__THE TASK__
Turn the lines of the records into a numbered list, dropping any blank lines. Leave the pictures out of the answer.

**** SUPPLIED ENTRIES ****

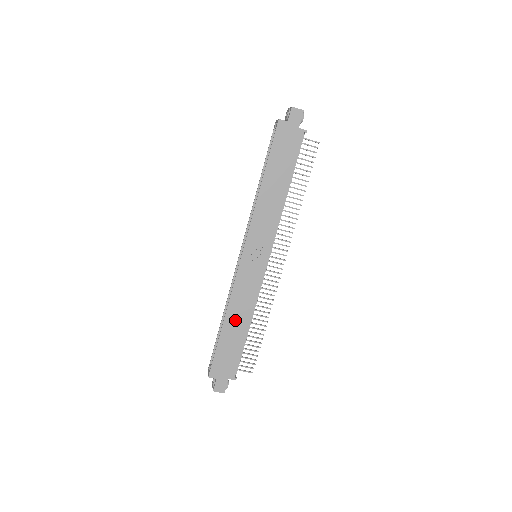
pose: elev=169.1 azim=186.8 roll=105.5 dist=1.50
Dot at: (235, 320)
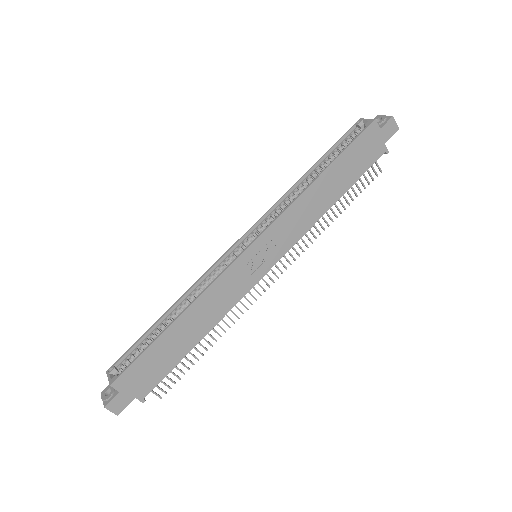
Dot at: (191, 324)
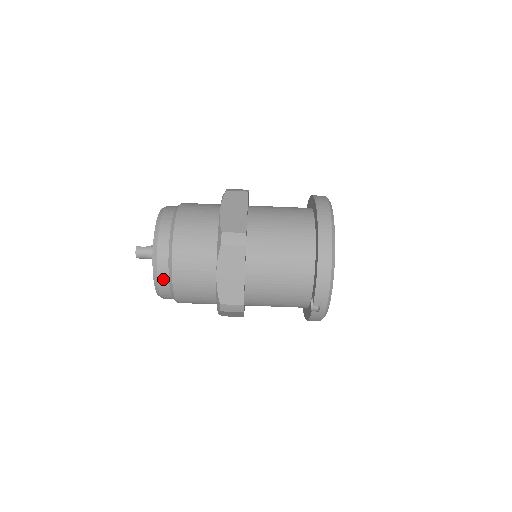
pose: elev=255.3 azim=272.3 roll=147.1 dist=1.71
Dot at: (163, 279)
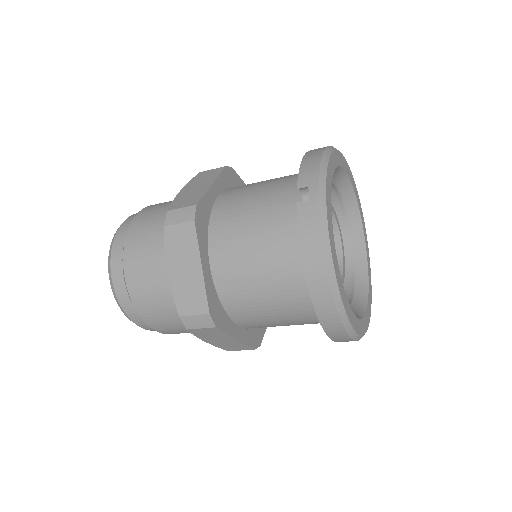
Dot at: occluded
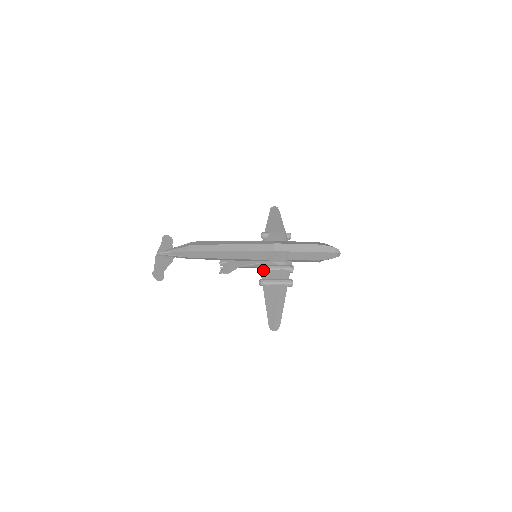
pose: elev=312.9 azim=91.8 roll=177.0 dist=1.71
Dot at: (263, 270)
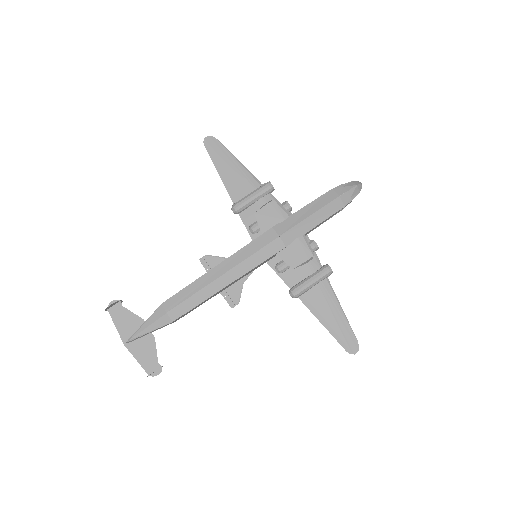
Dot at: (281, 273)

****

__TASK RESULT__
1. pose: elev=169.1 azim=186.8 roll=105.5 dist=1.50
2. Dot at: (235, 320)
3. Dot at: (191, 324)
4. pose: elev=255.3 azim=272.3 roll=147.1 dist=1.71
5. Dot at: (163, 279)
6. Dot at: occluded
7. pose: elev=312.9 azim=91.8 roll=177.0 dist=1.71
8. Dot at: (263, 270)
9. Dot at: (281, 273)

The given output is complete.